=== PASSAGE ===
————————

VR – Crushing the World is a DVD compilation by American heavy metal band Vicious Rumors, released in 2005. It contains several live performances, backstage clips, the MTV-era videos produced by Gore Verbinski, and three (at the time) new/unreleased songs.

Contents
"Down to the Temple"
"On the Edge"
"Digital Dictator"
"Poveglia"*
"March or Die"
"Fight"*
"You Only Live Twice"
"Don't Wait for Me"
"Lady Took a Chance"
"Broken Wings"*
"Abandoned"
"Against the Grain"
"Children"
"Don't Wait for Me"
"The Voice"
*Previously unreleased material.

————————

=== DATASET CONTENT ===
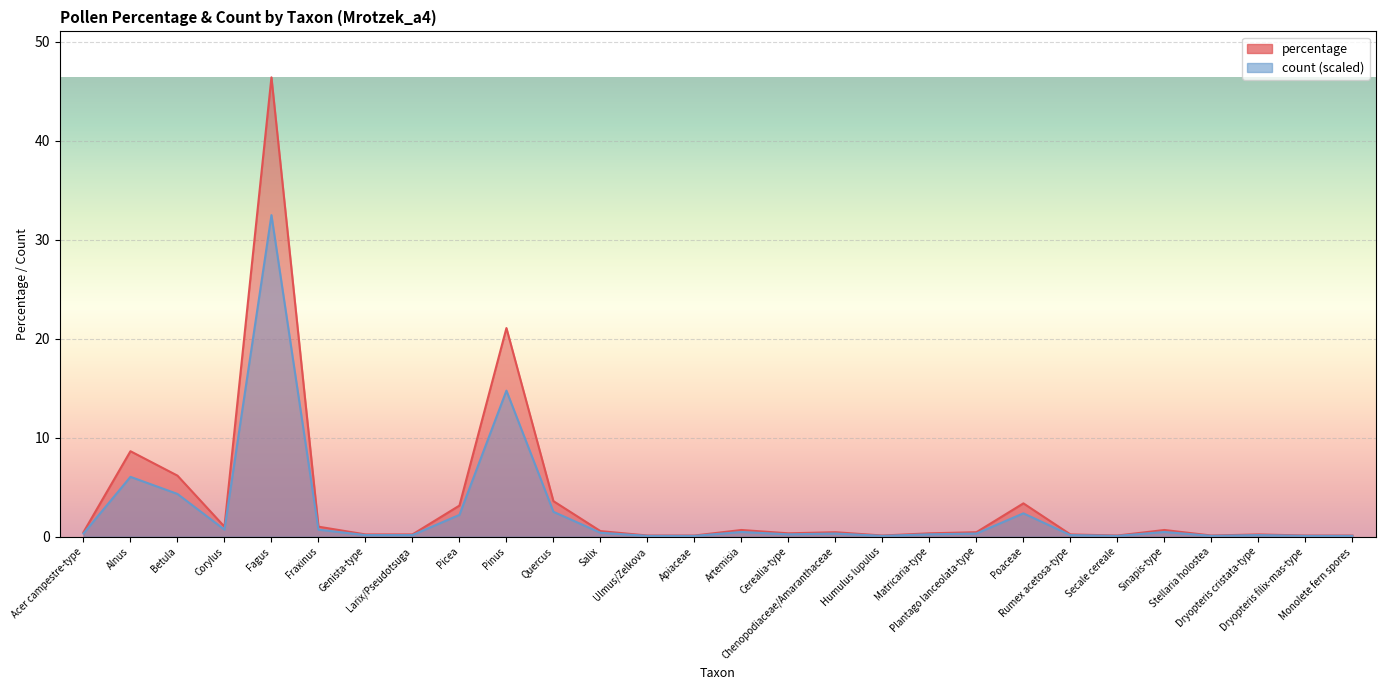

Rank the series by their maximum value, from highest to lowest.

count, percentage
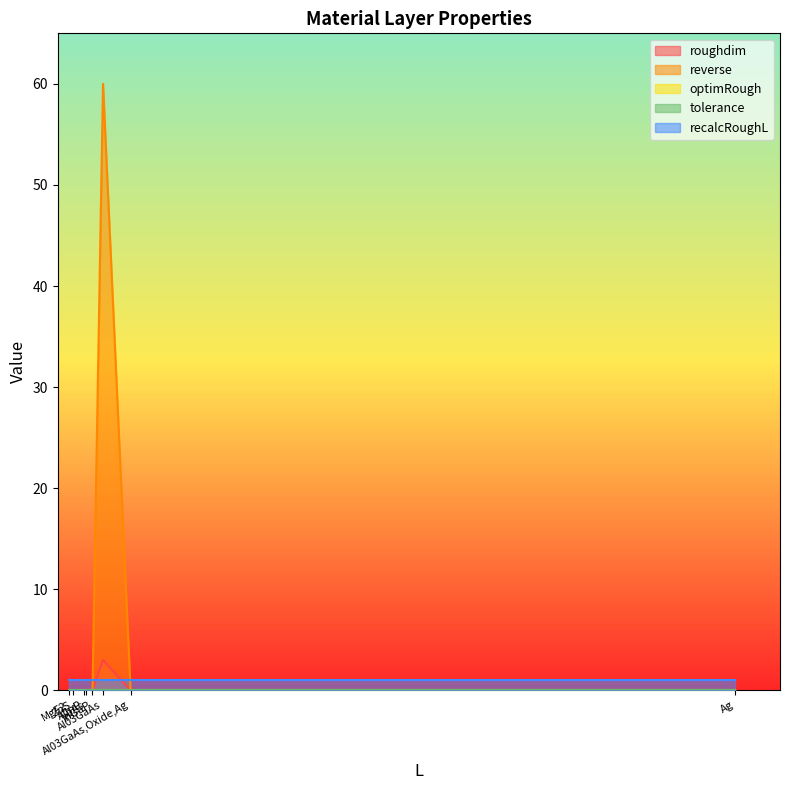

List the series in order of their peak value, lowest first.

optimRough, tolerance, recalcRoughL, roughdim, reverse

————————

=== ACTIONS TO TAKE ===
1 – In the Vicious Rumors DVD text, give the part starting at "VR – Crushing" and ending at "time) new/unreleased songs." again, swapping "DVD" for "video".
2 – Answer these about the Vicious Rumors DVD text:
(a) In what year was the compilation released?
(b) Who produced the MTV-era videos?
(c) Which song comes right after "Poveglia" in the list?

=== ANSWERS TO THE PROBLEMS ===
1 –
VR – Crushing the World is a video compilation by American heavy metal band Vicious Rumors, released in 2005. It contains several live performances, backstage clips, the MTV-era videos produced by Gore Verbinski, and three (at the time) new/unreleased songs.

2 –
(a) 2005
(b) Gore Verbinski
(c) "March or Die"